The healthcare industry continues to try to find new Tools for Improving Quality. One of those tools is Artificial Intelligence. In this instance, when I say artificial intelligence, I’m referring to machine learning as well. Artificial intelligence and Machine learning are terminologies that are often used interchangeably. They both have to do with big data and both exist in the same space. They are however not the same thing is they have different processes and applications.
Artificial Intelligence and
Neural Networks as a Tool
for Improving Quality
You’ve definitely heard the term artificial intelligence at some point. Either in a movie, or you’ve seen it in the news. As I already said, artificial intelligence is different from machine learning and not only is it different, it is also a lot more border. Artificial INtelligence can be simply defined is the process where machines carry out tasks based on algorithms, in an intelligent manner.
Machine learning, on the other hand, is a subset of AI and it is when a machine has the ability to receive a set of data, review that data, and learn from itself. In machine learning, the machine changes algorithms as they learn more about the information they are processing.
Artificial intelligence is a broader concept than machine learning, which addresses the use of computers to mimic the cognitive functions of humans. When machines carry out tasks based on algorithms in an “intelligent” manner, that is AI.
The idea of machine learning and artificial intelligence is achieved through the use of neural networks. Neural networks can be defined is a series of algorithms that a modeled to mimic the human brain and function is such.
Think of JARVIS in Iron Man and the Avengers Movies. JARVIS is a neural network. Neural networks can recognize patterns in everything they process and uses this patterns to classify information. When any new information is inputted into a neural network, it tries to categorize it with already existing items and patterns. This is similar to what the human brain does. There are many benefits to having a neural network besides helping to defeat Ultron. A neural network can —
- Extract meaning from complicated data
- Detect trends and identify patterns too complex for humans to notice
- Learn by example
- Speed advantages
Machine Learning as a
Tool for Improving Quality
Machine Learning is basically the idea that systems can learn new behavior without being told explicitly by a programmer what that behavior ought to be. The behavior is expressed in terms of models, which are themselves the result of examining data. In a networking environment, if the goal of a machine is to automate workflows as part of adaptive or predictive operations. This is unlike generalized algorithms which are simply building blocks. Workflows are not ubiquitous.

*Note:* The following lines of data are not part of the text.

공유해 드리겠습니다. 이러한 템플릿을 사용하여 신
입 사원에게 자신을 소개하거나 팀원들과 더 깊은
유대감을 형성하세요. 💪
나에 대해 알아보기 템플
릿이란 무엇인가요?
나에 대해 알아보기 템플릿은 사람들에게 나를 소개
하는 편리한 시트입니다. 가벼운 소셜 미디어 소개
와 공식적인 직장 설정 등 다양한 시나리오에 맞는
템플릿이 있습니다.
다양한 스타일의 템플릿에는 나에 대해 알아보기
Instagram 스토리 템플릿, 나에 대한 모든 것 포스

Deep Learning as a Tool for Improving Quality
Deep learning is considered is a subset of machine learning and is the name implies, it involves going levels deeper in terms of machine learning. Deep learning is often also referred to is deep neural networks. A neural network might have just one layer but in deep learning, a deep neural network will one or two layers. The layers can be seen as a nested hierarchy of related concepts or decision trees.
The answer to one question leads to a set of deeper related questions. Deep learning systems learn from an exposure to millions of data points. In deep learning, the systems are not programmed with the criteria that define terms, instead, they are exposed to a large amount of data and are able to identify the characteristics themselves.
The Algorithm of Quality
I’ve mentioned algorithm several times already and it’s worth taking time to define what it is is it is used frequently in both artificial intelligence, machine learning, and deep learning. In machine learning, algorithms take in data and perform calculations to find an answer. The calculations can be very simple or they can be more on the complex side. Either way, algorithms help deliver the answered in a very efficient manner.
An algorithm system also has to be trained and its efficiency depends on how well it’s trained. Algorithms need to be trained to learn how to classify and process information. Machine learning involves using algorithms but not all use of algorithms can be classified is machine learning. Using an algorithm to predict an outcome of an event is not machine learning. Using the outcome of your prediction to improve future predictions is.
In order to contextualize machine learning algorithms, you have to train it. It is important to have a training system that is consistent across all environments so this way, data can be brought in from different environments and the system would not be overwhelmed and would be able to understand it and aggregate it as part of the entire network’s solution.
So, how do you contextualize an algorithm? In ML-speak, you train it. This is where data comes in. If the thing being trained is common and consistent across all or even many environments, then the data can come from many places and be aggregated as part of the networking solution. But if the behavior is very specifically based on the actual deployment both the devices and the surrounding infrastructure, applications, and tools then the generalized algorithm has to be fed very contextualized data.